As we are local, going to “The Burt” is a no brainer. The event still just seems to get bigger every year. It’s a real boost to the Southland economy and there are very few problems.
A well known NZ scooterist usually races at the Burt – 2016 event and has done so, for a while now, with no real competition. I had never been around Teretonga before, but thought “how hard can it be?”
The E Hayes & Sons Teretonga Sprint Races, are just one of the events that scooters can enter in. There isn’t a class just for scooters at the Burt and the best class to enter in, at this time, is the pre 63 girder fork.

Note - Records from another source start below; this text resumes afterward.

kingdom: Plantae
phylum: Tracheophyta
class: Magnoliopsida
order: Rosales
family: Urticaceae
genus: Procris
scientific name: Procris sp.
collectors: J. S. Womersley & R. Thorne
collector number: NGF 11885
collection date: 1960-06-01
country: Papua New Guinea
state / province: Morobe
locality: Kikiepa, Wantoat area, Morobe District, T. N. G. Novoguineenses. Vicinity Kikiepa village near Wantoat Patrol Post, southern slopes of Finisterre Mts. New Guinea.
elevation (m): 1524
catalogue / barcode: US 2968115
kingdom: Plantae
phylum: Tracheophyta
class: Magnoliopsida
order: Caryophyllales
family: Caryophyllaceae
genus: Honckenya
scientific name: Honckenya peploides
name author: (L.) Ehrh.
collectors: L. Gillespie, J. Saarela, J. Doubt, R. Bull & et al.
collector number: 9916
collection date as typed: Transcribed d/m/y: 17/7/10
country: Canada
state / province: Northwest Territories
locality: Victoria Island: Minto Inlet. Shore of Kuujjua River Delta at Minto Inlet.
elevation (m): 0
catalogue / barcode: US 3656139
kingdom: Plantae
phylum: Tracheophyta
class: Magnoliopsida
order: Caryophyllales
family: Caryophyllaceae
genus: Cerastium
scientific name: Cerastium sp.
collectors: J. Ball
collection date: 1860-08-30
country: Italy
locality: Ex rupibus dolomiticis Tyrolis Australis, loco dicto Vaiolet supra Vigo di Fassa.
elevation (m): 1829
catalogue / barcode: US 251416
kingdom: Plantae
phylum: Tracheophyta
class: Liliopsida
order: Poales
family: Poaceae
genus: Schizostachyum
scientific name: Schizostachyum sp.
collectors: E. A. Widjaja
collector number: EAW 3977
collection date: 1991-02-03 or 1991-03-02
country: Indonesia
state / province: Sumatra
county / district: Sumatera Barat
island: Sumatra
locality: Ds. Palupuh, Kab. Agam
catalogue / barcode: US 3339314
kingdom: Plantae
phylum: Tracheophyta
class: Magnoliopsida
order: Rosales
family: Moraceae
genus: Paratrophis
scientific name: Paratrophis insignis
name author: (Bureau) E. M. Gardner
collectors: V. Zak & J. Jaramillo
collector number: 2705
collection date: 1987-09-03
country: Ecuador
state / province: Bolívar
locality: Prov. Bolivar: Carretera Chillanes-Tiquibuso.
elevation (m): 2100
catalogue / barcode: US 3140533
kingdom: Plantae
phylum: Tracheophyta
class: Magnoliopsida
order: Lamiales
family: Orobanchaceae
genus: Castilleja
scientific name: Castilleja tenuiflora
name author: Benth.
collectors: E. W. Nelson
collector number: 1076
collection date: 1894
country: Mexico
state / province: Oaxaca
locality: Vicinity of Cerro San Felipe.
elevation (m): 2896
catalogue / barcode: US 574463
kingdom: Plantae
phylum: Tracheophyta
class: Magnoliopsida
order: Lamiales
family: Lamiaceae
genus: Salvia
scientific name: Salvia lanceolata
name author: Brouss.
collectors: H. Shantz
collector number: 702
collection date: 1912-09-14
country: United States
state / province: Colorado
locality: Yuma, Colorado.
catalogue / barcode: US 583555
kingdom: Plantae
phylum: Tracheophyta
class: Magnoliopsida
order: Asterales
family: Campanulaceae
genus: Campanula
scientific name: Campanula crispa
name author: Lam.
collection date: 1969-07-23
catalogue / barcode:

Entering the competition, online, is reasonably straight forward but not the cheapest depending on the number of events you enter. You normally have 2-3 months available to register for an event before the registrations close, ready for racing in February. If you don’t have a newish helmet (which they check the serial number on) with D ring fasteners or a full leather race suit and boots, then you may not be able to race. A two piece leather jacket and trousers, that could be zipped around the waist, so they wouldn’t come apart, if you came off, was enough for me this year.
You could be up against anything from a Harley-Davidson WLA 750 to a Velocette KTT 350 or an Ariel Red Hunter 500. All of the bikes are older but have a lot more power, more ground clearance, bigger wheels and generally, get around the track, about 30 seconds faster than most scooters. To be fair this class is probably the slowest in the sprint race event and the organizers don’t really have a class for small engine scooters so in some ways it is a safer class.
However at the end of the day, competitors are racing for points and if you are thinking about bringing a scooter to this event – be careful out there. Trying to get around that track at a reasonable speed, then getting passed by bikes you don’t hear coming, can be a little unsettling. This is quite a fast circuit, so if racing a scooter you may need to have your tuning spot on for WOT.
First time/slower riders need to wear high viz vests. These were supplied by the SMCC. There are a lot of hard working volunteers out there trying to make your experience as good as it can be and the riders meetings are informative and must be attended. The marshalls were helpful and happy to answer questions.
I had a 1961 Sportique in mind for this event but had to change to another bike after some serious rust issues in the Sportique frame presented themselves. The trusty old Bajaj was pressed into service with new tubeless rims and tyres, racing seat and a Quattrini powerplant.
If racing something slow, with poor brakes and handling is you’re bag, then bring your scooter down to the next Burt.